◆ WRITTEN PROBLEM:
Rewrite the lines of every record below, changing "collectors" to "collected by" wherever it appears and leaving everything else unchanged.

[Saved entries]
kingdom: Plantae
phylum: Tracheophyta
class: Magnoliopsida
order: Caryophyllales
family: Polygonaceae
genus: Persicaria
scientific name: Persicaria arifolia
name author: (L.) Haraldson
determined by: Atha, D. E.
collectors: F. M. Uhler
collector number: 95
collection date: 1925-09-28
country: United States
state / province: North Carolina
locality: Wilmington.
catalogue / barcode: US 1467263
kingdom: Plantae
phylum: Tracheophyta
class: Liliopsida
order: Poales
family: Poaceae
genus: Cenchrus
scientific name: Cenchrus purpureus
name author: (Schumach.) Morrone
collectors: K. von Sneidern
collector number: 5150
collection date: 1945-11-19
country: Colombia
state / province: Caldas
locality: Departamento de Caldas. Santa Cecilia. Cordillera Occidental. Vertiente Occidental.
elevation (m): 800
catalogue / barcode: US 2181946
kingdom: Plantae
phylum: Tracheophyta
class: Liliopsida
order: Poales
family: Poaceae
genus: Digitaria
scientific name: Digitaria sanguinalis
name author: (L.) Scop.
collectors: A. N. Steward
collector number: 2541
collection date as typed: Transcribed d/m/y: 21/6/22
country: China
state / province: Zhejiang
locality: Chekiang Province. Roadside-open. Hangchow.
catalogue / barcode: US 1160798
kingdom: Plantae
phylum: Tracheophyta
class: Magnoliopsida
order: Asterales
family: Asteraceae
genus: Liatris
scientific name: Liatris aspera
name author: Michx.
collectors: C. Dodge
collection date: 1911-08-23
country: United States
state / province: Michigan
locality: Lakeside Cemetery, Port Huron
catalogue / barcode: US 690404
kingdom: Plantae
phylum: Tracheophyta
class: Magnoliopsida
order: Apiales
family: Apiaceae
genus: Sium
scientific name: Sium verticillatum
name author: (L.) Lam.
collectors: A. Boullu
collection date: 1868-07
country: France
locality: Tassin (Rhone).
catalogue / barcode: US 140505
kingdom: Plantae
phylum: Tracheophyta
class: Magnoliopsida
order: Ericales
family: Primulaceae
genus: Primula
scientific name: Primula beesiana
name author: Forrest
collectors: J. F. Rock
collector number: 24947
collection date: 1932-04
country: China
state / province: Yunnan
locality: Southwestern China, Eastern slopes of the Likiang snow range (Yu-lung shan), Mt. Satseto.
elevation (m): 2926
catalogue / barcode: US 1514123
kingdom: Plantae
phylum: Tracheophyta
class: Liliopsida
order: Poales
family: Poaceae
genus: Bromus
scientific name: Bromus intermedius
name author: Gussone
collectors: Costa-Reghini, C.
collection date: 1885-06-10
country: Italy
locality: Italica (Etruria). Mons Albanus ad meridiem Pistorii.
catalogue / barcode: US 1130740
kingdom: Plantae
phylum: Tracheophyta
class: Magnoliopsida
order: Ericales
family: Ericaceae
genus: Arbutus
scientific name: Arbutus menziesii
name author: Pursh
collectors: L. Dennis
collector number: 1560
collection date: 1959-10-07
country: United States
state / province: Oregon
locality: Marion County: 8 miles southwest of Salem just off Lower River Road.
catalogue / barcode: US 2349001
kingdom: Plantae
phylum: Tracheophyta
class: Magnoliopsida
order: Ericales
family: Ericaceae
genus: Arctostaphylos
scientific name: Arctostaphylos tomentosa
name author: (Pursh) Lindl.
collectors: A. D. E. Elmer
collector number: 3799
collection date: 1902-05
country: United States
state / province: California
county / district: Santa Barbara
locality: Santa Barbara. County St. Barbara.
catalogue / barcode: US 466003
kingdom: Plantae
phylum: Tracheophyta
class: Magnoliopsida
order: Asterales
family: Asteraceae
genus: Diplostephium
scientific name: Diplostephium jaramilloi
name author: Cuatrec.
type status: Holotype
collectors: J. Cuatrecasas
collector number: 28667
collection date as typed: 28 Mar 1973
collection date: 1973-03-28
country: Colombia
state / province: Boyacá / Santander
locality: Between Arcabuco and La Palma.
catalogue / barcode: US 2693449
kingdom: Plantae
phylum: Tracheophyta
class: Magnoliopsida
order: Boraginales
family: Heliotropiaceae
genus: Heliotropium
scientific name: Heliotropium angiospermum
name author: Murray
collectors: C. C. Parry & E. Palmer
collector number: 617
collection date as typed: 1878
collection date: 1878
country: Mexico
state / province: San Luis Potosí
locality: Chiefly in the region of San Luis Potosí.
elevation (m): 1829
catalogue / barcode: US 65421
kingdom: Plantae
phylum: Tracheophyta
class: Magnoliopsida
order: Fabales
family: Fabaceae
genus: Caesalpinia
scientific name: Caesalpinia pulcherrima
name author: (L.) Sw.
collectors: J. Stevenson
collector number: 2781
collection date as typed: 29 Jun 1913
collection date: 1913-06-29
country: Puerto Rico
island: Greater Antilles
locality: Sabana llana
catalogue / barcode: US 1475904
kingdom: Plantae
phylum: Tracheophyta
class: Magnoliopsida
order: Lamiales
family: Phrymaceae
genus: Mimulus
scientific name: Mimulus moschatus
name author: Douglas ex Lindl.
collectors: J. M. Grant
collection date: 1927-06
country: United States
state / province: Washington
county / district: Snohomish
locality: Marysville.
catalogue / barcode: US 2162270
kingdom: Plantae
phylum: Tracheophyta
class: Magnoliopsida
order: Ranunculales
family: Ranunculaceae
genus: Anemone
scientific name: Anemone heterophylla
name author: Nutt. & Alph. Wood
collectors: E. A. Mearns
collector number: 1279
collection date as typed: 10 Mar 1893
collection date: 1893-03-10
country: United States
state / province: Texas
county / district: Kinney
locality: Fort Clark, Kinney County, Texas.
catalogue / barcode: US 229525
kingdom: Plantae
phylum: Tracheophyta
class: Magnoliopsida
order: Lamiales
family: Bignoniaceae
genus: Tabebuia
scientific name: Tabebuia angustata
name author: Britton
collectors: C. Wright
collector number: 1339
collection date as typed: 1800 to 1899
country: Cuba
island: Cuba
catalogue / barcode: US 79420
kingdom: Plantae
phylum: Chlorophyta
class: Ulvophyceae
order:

◆ EXERCISE OUTPUT:
kingdom: Plantae
phylum: Tracheophyta
class: Magnoliopsida
order: Caryophyllales
family: Polygonaceae
genus: Persicaria
scientific name: Persicaria arifolia
name author: (L.) Haraldson
determined by: Atha, D. E.
collected by: F. M. Uhler
collector number: 95
collection date: 1925-09-28
country: United States
state / province: North Carolina
locality: Wilmington.
catalogue / barcode: US 1467263
kingdom: Plantae
phylum: Tracheophyta
class: Liliopsida
order: Poales
family: Poaceae
genus: Cenchrus
scientific name: Cenchrus purpureus
name author: (Schumach.) Morrone
collected by: K. von Sneidern
collector number: 5150
collection date: 1945-11-19
country: Colombia
state / province: Caldas
locality: Departamento de Caldas. Santa Cecilia. Cordillera Occidental. Vertiente Occidental.
elevation (m): 800
catalogue / barcode: US 2181946
kingdom: Plantae
phylum: Tracheophyta
class: Liliopsida
order: Poales
family: Poaceae
genus: Digitaria
scientific name: Digitaria sanguinalis
name author: (L.) Scop.
collected by: A. N. Steward
collector number: 2541
collection date as typed: Transcribed d/m/y: 21/6/22
country: China
state / province: Zhejiang
locality: Chekiang Province. Roadside-open. Hangchow.
catalogue / barcode: US 1160798
kingdom: Plantae
phylum: Tracheophyta
class: Magnoliopsida
order: Asterales
family: Asteraceae
genus: Liatris
scientific name: Liatris aspera
name author: Michx.
collected by: C. Dodge
collection date: 1911-08-23
country: United States
state / province: Michigan
locality: Lakeside Cemetery, Port Huron
catalogue / barcode: US 690404
kingdom: Plantae
phylum: Tracheophyta
class: Magnoliopsida
order: Apiales
family: Apiaceae
genus: Sium
scientific name: Sium verticillatum
name author: (L.) Lam.
collected by: A. Boullu
collection date: 1868-07
country: France
locality: Tassin (Rhone).
catalogue / barcode: US 140505
kingdom: Plantae
phylum: Tracheophyta
class: Magnoliopsida
order: Ericales
family: Primulaceae
genus: Primula
scientific name: Primula beesiana
name author: Forrest
collected by: J. F. Rock
collector number: 24947
collection date: 1932-04
country: China
state / province: Yunnan
locality: Southwestern China, Eastern slopes of the Likiang snow range (Yu-lung shan), Mt. Satseto.
elevation (m): 2926
catalogue / barcode: US 1514123
kingdom: Plantae
phylum: Tracheophyta
class: Liliopsida
order: Poales
family: Poaceae
genus: Bromus
scientific name: Bromus intermedius
name author: Gussone
collected by: Costa-Reghini, C.
collection date: 1885-06-10
country: Italy
locality: Italica (Etruria). Mons Albanus ad meridiem Pistorii.
catalogue / barcode: US 1130740
kingdom: Plantae
phylum: Tracheophyta
class: Magnoliopsida
order: Ericales
family: Ericaceae
genus: Arbutus
scientific name: Arbutus menziesii
name author: Pursh
collected by: L. Dennis
collector number: 1560
collection date: 1959-10-07
country: United States
state / province: Oregon
locality: Marion County: 8 miles southwest of Salem just off Lower River Road.
catalogue / barcode: US 2349001
kingdom: Plantae
phylum: Tracheophyta
class: Magnoliopsida
order: Ericales
family: Ericaceae
genus: Arctostaphylos
scientific name: Arctostaphylos tomentosa
name author: (Pursh) Lindl.
collected by: A. D. E. Elmer
collector number: 3799
collection date: 1902-05
country: United States
state / province: California
county / district: Santa Barbara
locality: Santa Barbara. County St. Barbara.
catalogue / barcode: US 466003
kingdom: Plantae
phylum: Tracheophyta
class: Magnoliopsida
order: Asterales
family: Asteraceae
genus: Diplostephium
scientific name: Diplostephium jaramilloi
name author: Cuatrec.
type status: Holotype
collected by: J. Cuatrecasas
collector number: 28667
collection date as typed: 28 Mar 1973
collection date: 1973-03-28
country: Colombia
state / province: Boyacá / Santander
locality: Between Arcabuco and La Palma.
catalogue / barcode: US 2693449
kingdom: Plantae
phylum: Tracheophyta
class: Magnoliopsida
order: Boraginales
family: Heliotropiaceae
genus: Heliotropium
scientific name: Heliotropium angiospermum
name author: Murray
collected by: C. C. Parry & E. Palmer
collector number: 617
collection date as typed: 1878
collection date: 1878
country: Mexico
state / province: San Luis Potosí
locality: Chiefly in the region of San Luis Potosí.
elevation (m): 1829
catalogue / barcode: US 65421
kingdom: Plantae
phylum: Tracheophyta
class: Magnoliopsida
order: Fabales
family: Fabaceae
genus: Caesalpinia
scientific name: Caesalpinia pulcherrima
name author: (L.) Sw.
collected by: J. Stevenson
collector number: 2781
collection date as typed: 29 Jun 1913
collection date: 1913-06-29
country: Puerto Rico
island: Greater Antilles
locality: Sabana llana
catalogue / barcode: US 1475904
kingdom: Plantae
phylum: Tracheophyta
class: Magnoliopsida
order: Lamiales
family: Phrymaceae
genus: Mimulus
scientific name: Mimulus moschatus
name author: Douglas ex Lindl.
collected by: J. M. Grant
collection date: 1927-06
country: United States
state / province: Washington
county / district: Snohomish
locality: Marysville.
catalogue / barcode: US 2162270
kingdom: Plantae
phylum: Tracheophyta
class: Magnoliopsida
order: Ranunculales
family: Ranunculaceae
genus: Anemone
scientific name: Anemone heterophylla
name author: Nutt. & Alph. Wood
collected by: E. A. Mearns
collector number: 1279
collection date as typed: 10 Mar 1893
collection date: 1893-03-10
country: United States
state / province: Texas
county / district: Kinney
locality: Fort Clark, Kinney County, Texas.
catalogue / barcode: US 229525
kingdom: Plantae
phylum: Tracheophyta
class: Magnoliopsida
order: Lamiales
family: Bignoniaceae
genus: Tabebuia
scientific name: Tabebuia angustata
name author: Britton
collected by: C. Wright
collector number: 1339
collection date as typed: 1800 to 1899
country: Cuba
island: Cuba
catalogue / barcode: US 79420
kingdom: Plantae
phylum: Chlorophyta
class: Ulvophyceae
order:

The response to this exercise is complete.